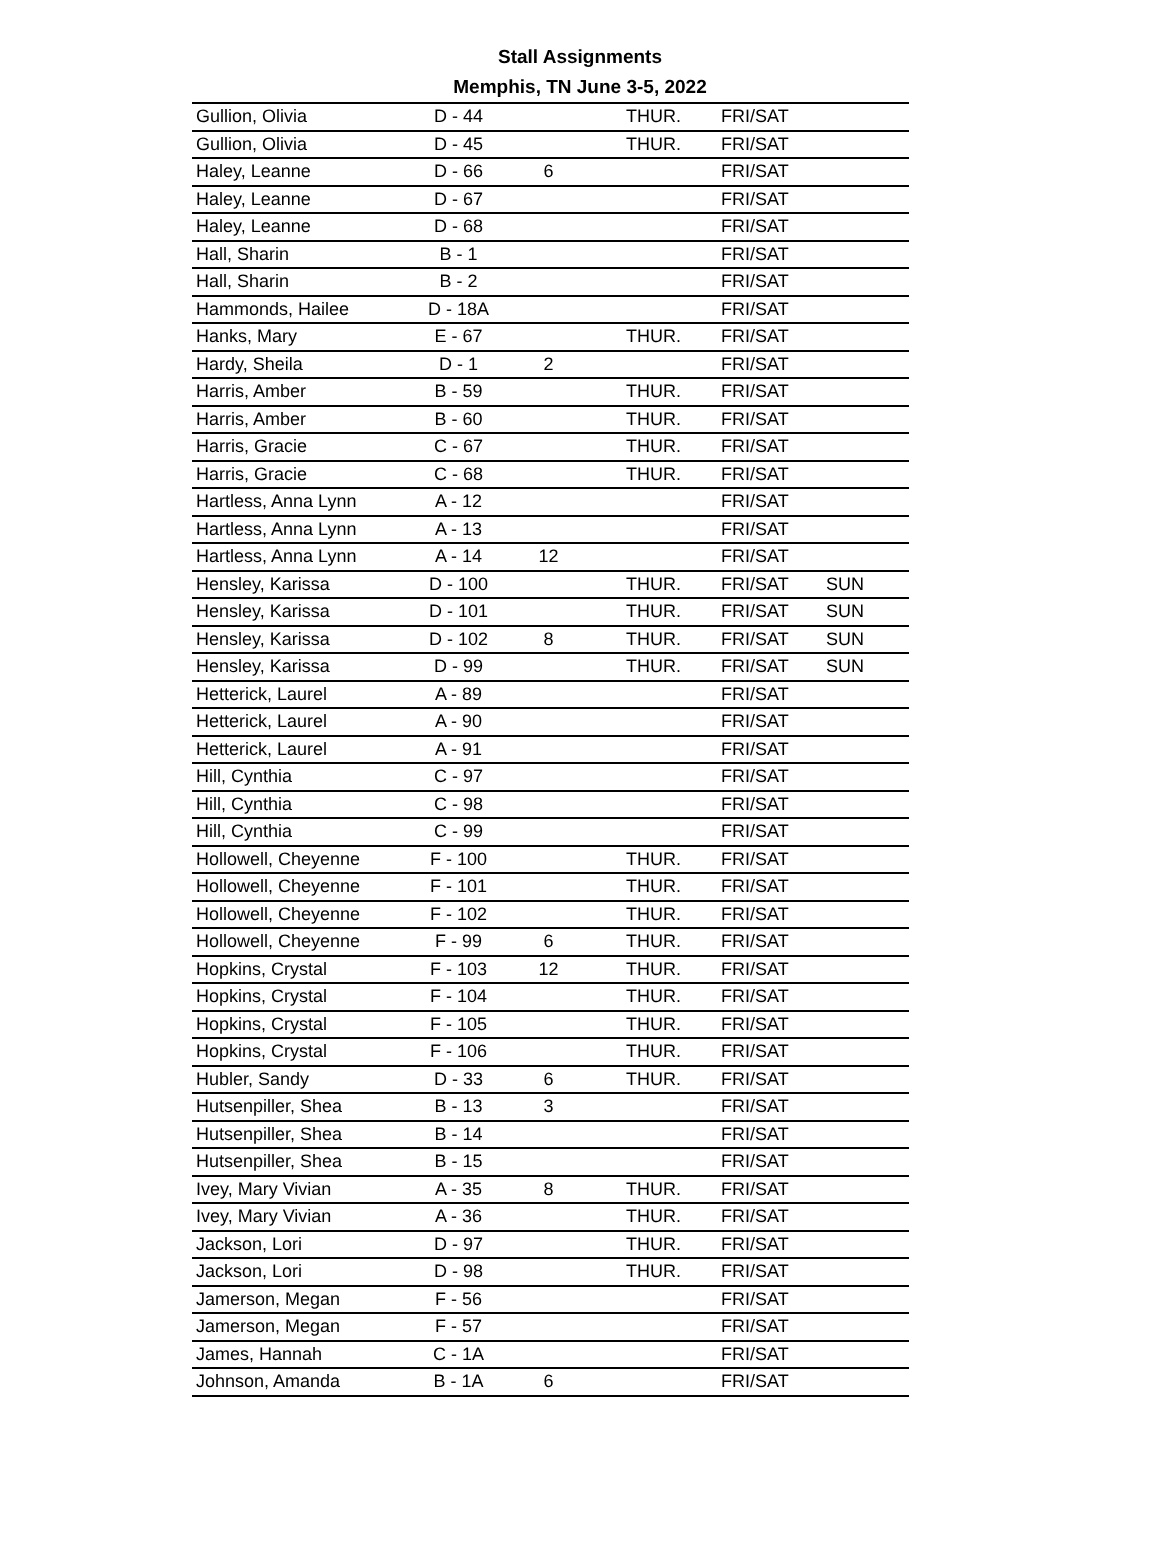Stall Assignments
Memphis, TN June 3-5, 2022
| Gullion, Olivia | D - 44 | | THUR. | FRI/SAT | |
| Gullion, Olivia | D - 45 | | THUR. | FRI/SAT | |
| Haley, Leanne | D - 66 | 6 | | FRI/SAT | |
| Haley, Leanne | D - 67 | | | FRI/SAT | |
| Haley, Leanne | D - 68 | | | FRI/SAT | |
| Hall, Sharin | B - 1 | | | FRI/SAT | |
| Hall, Sharin | B - 2 | | | FRI/SAT | |
| Hammonds, Hailee | D - 18A | | | FRI/SAT | |
| Hanks, Mary | E - 67 | | THUR. | FRI/SAT | |
| Hardy, Sheila | D - 1 | 2 | | FRI/SAT | |
| Harris, Amber | B - 59 | | THUR. | FRI/SAT | |
| Harris, Amber | B - 60 | | THUR. | FRI/SAT | |
| Harris, Gracie | C - 67 | | THUR. | FRI/SAT | |
| Harris, Gracie | C - 68 | | THUR. | FRI/SAT | |
| Hartless, Anna Lynn | A - 12 | | | FRI/SAT | |
| Hartless, Anna Lynn | A - 13 | | | FRI/SAT | |
| Hartless, Anna Lynn | A - 14 | 12 | | FRI/SAT | |
| Hensley, Karissa | D - 100 | | THUR. | FRI/SAT | SUN |
| Hensley, Karissa | D - 101 | | THUR. | FRI/SAT | SUN |
| Hensley, Karissa | D - 102 | 8 | THUR. | FRI/SAT | SUN |
| Hensley, Karissa | D - 99 | | THUR. | FRI/SAT | SUN |
| Hetterick, Laurel | A - 89 | | | FRI/SAT | |
| Hetterick, Laurel | A - 90 | | | FRI/SAT | |
| Hetterick, Laurel | A - 91 | | | FRI/SAT | |
| Hill, Cynthia | C - 97 | | | FRI/SAT | |
| Hill, Cynthia | C - 98 | | | FRI/SAT | |
| Hill, Cynthia | C - 99 | | | FRI/SAT | |
| Hollowell, Cheyenne | F - 100 | | THUR. | FRI/SAT | |
| Hollowell, Cheyenne | F - 101 | | THUR. | FRI/SAT | |
| Hollowell, Cheyenne | F - 102 | | THUR. | FRI/SAT | |
| Hollowell, Cheyenne | F - 99 | 6 | THUR. | FRI/SAT | |
| Hopkins, Crystal | F - 103 | 12 | THUR. | FRI/SAT | |
| Hopkins, Crystal | F - 104 | | THUR. | FRI/SAT | |
| Hopkins, Crystal | F - 105 | | THUR. | FRI/SAT | |
| Hopkins, Crystal | F - 106 | | THUR. | FRI/SAT | |
| Hubler, Sandy | D - 33 | 6 | THUR. | FRI/SAT | |
| Hutsenpiller, Shea | B - 13 | 3 | | FRI/SAT | |
| Hutsenpiller, Shea | B - 14 | | | FRI/SAT | |
| Hutsenpiller, Shea | B - 15 | | | FRI/SAT | |
| Ivey, Mary Vivian | A - 35 | 8 | THUR. | FRI/SAT | |
| Ivey, Mary Vivian | A - 36 | | THUR. | FRI/SAT | |
| Jackson, Lori | D - 97 | | THUR. | FRI/SAT | |
| Jackson, Lori | D - 98 | | THUR. | FRI/SAT | |
| Jamerson, Megan | F - 56 | | | FRI/SAT | |
| Jamerson, Megan | F - 57 | | | FRI/SAT | |
| James, Hannah | C - 1A | | | FRI/SAT | |
| Johnson, Amanda | B - 1A | 6 | | FRI/SAT | |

──────────

■ Aim of the exercise ■
Take every line of the material that contains the word "Cheyenne", and copy it.

■ Written reply ■
| Hollowell, Cheyenne | F - 100 | | THUR. | FRI/SAT | |
| Hollowell, Cheyenne | F - 101 | | THUR. | FRI/SAT | |
| Hollowell, Cheyenne | F - 102 | | THUR. | FRI/SAT | |
| Hollowell, Cheyenne | F - 99 | 6 | THUR. | FRI/SAT | |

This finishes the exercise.